» **Request**
In the records below, find the line with "X-5367619Y-55070476D02*" and the line with "X-79367619Y-54784761D02*"; return exactly those lines and every line between them.
(Dataset excerpts)
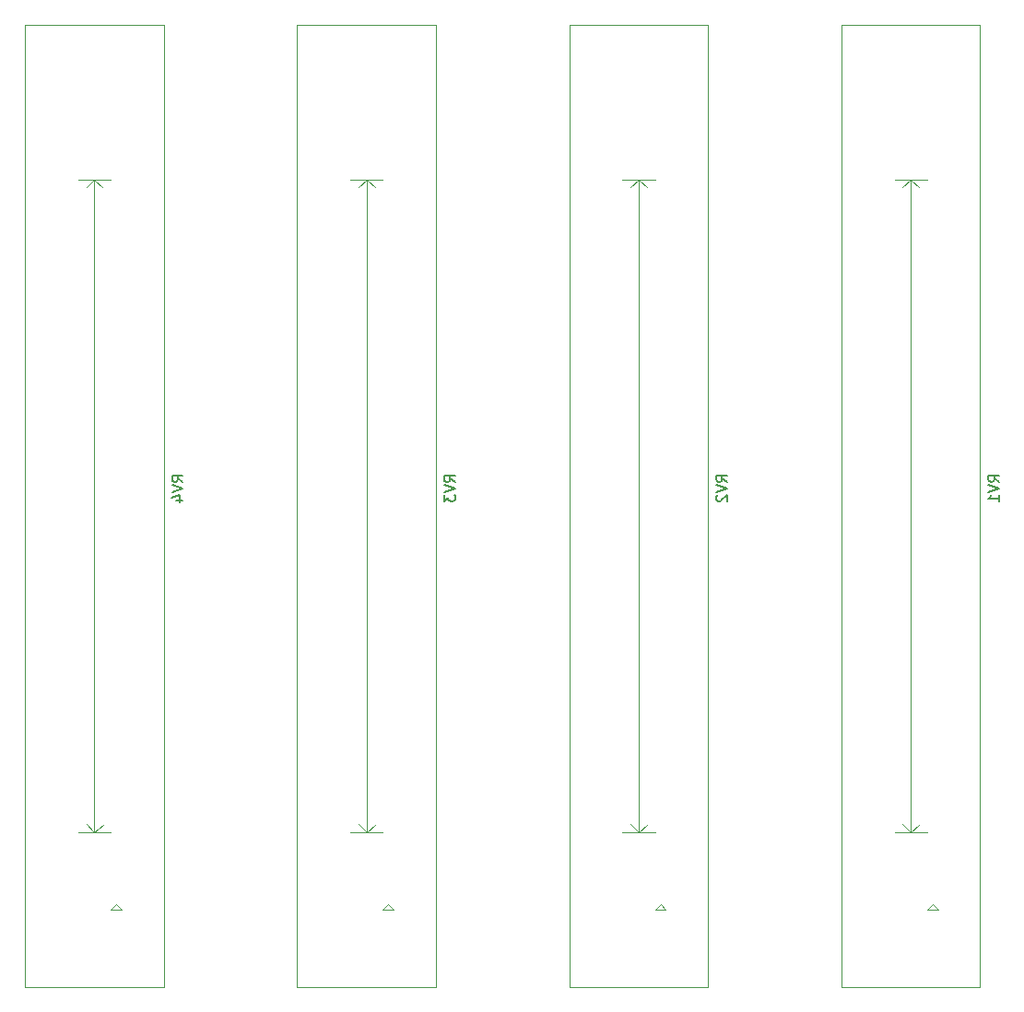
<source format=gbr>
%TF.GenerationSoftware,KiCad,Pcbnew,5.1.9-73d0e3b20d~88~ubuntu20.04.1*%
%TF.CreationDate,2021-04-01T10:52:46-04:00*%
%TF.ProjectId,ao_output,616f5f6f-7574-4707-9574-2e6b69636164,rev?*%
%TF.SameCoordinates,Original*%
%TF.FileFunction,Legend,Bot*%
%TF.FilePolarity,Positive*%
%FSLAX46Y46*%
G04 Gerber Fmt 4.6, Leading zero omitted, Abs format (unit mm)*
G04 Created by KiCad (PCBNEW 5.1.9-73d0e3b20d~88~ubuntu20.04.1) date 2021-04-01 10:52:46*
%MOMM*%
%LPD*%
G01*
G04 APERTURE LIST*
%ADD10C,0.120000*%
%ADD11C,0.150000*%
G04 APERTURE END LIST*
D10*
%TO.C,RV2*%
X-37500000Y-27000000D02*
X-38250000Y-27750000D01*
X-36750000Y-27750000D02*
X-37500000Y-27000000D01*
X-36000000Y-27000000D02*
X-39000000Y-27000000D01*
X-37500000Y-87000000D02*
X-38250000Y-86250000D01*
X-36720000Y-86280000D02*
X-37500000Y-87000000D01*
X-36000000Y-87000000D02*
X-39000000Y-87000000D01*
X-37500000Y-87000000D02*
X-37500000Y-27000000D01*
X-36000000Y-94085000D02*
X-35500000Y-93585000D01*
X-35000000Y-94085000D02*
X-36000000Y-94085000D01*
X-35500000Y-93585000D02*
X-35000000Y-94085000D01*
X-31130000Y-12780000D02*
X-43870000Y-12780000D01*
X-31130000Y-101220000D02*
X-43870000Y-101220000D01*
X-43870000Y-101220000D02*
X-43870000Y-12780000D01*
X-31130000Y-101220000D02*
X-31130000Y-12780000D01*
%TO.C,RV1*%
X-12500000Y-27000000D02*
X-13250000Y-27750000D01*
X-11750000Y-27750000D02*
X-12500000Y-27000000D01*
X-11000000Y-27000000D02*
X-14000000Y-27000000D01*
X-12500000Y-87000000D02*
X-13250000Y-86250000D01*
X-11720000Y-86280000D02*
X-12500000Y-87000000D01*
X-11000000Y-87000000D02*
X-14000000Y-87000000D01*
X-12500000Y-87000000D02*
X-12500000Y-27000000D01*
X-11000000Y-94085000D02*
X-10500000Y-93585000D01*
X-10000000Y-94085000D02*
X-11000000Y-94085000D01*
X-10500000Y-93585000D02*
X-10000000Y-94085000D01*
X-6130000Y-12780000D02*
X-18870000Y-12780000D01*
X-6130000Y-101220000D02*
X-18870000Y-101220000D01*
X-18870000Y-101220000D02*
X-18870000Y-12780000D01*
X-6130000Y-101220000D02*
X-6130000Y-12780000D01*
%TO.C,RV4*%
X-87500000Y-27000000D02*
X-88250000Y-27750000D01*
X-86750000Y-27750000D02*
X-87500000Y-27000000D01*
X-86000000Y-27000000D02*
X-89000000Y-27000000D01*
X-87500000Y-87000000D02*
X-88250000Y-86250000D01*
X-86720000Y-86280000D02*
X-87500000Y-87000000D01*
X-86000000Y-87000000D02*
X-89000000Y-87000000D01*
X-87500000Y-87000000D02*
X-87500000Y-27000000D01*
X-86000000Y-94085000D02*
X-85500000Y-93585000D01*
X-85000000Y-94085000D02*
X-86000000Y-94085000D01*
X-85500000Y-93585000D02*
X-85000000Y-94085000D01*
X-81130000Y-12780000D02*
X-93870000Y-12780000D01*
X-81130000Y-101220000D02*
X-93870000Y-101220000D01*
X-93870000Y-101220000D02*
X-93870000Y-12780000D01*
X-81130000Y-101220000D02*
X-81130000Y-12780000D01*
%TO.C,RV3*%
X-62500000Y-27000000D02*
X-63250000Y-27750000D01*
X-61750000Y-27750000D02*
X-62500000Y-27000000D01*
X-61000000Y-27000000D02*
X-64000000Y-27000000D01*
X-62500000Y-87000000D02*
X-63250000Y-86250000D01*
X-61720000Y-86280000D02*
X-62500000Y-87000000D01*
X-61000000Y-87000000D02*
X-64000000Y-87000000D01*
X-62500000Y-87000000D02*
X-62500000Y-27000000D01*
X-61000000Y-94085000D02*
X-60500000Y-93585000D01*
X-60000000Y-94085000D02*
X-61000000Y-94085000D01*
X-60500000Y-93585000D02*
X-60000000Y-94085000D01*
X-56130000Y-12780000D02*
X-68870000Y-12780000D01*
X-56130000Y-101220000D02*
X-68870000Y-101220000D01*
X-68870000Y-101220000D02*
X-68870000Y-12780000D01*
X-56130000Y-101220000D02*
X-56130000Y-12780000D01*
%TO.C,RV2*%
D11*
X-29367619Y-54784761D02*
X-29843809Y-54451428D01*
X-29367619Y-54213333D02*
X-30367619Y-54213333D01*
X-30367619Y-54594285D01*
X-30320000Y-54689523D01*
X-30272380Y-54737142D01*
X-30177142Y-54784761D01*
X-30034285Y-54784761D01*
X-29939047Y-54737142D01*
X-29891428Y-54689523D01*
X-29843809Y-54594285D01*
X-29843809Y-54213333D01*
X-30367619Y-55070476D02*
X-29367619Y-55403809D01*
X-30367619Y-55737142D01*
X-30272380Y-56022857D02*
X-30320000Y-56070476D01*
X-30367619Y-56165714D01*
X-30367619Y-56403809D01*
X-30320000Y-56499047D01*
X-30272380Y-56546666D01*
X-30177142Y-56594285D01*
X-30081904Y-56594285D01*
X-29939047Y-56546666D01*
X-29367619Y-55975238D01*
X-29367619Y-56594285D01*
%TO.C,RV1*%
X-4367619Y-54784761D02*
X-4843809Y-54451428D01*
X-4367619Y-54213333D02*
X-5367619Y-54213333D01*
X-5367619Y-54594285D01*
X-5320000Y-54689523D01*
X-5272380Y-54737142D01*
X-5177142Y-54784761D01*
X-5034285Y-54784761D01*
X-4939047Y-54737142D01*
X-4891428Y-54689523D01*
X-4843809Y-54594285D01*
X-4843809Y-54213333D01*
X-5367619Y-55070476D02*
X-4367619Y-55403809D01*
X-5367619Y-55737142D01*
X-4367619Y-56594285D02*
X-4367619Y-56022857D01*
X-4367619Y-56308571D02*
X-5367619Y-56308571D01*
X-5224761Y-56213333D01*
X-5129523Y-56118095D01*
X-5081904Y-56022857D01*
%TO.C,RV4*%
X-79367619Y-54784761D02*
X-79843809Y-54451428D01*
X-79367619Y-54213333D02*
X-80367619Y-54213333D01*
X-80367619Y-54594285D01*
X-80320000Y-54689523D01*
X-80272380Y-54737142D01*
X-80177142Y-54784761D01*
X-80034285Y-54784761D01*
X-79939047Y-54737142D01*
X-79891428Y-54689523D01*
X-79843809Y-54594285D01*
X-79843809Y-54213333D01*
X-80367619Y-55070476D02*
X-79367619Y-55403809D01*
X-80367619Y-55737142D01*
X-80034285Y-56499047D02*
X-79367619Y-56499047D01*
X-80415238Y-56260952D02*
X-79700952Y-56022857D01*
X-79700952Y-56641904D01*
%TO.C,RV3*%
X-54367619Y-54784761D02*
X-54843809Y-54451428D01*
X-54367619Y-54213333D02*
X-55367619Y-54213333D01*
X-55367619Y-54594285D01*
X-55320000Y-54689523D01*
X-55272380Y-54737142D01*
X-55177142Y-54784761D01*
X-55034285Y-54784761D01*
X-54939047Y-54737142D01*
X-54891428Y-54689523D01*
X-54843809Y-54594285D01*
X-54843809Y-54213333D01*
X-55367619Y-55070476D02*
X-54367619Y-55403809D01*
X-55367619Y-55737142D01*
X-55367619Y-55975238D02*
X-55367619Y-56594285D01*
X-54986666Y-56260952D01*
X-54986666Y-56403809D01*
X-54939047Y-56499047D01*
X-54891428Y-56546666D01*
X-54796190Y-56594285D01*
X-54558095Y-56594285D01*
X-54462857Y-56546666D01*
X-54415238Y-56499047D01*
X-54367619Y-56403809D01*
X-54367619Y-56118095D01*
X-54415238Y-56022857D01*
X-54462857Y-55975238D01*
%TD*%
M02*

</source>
(End Dataset excerpts)
(Dataset excerpts)
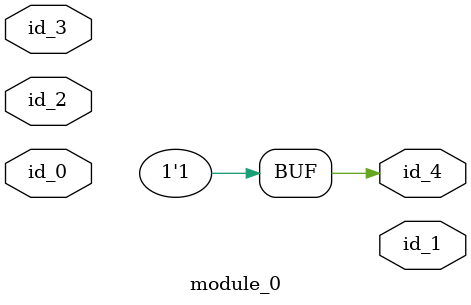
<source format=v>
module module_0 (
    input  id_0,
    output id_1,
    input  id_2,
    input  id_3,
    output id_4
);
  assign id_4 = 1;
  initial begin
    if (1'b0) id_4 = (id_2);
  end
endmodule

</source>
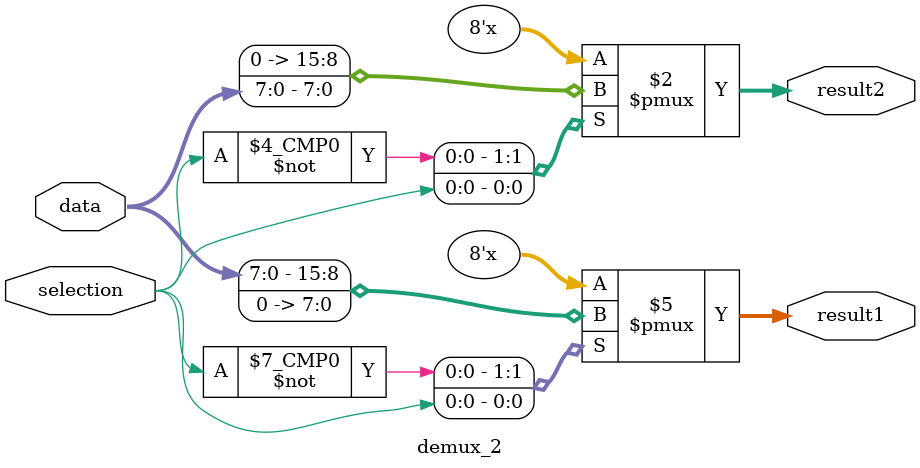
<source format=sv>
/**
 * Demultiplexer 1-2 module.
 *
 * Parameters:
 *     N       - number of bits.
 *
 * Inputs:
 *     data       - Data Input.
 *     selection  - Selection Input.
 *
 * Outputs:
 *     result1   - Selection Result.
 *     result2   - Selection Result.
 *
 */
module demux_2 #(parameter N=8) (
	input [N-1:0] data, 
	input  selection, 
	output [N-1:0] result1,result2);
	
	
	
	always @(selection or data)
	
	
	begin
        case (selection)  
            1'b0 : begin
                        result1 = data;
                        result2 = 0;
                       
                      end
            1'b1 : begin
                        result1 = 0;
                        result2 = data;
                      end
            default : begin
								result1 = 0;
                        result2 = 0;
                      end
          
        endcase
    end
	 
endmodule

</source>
(End Dataset excerpts)
» **Expected answer**
X-5367619Y-55070476D02*
X-4367619Y-55403809D01*
X-5367619Y-55737142D01*
X-4367619Y-56594285D02*
X-4367619Y-56022857D01*
X-4367619Y-56308571D02*
X-5367619Y-56308571D01*
X-5224761Y-56213333D01*
X-5129523Y-56118095D01*
X-5081904Y-56022857D01*
%TO.C,RV4*%
X-79367619Y-54784761D02*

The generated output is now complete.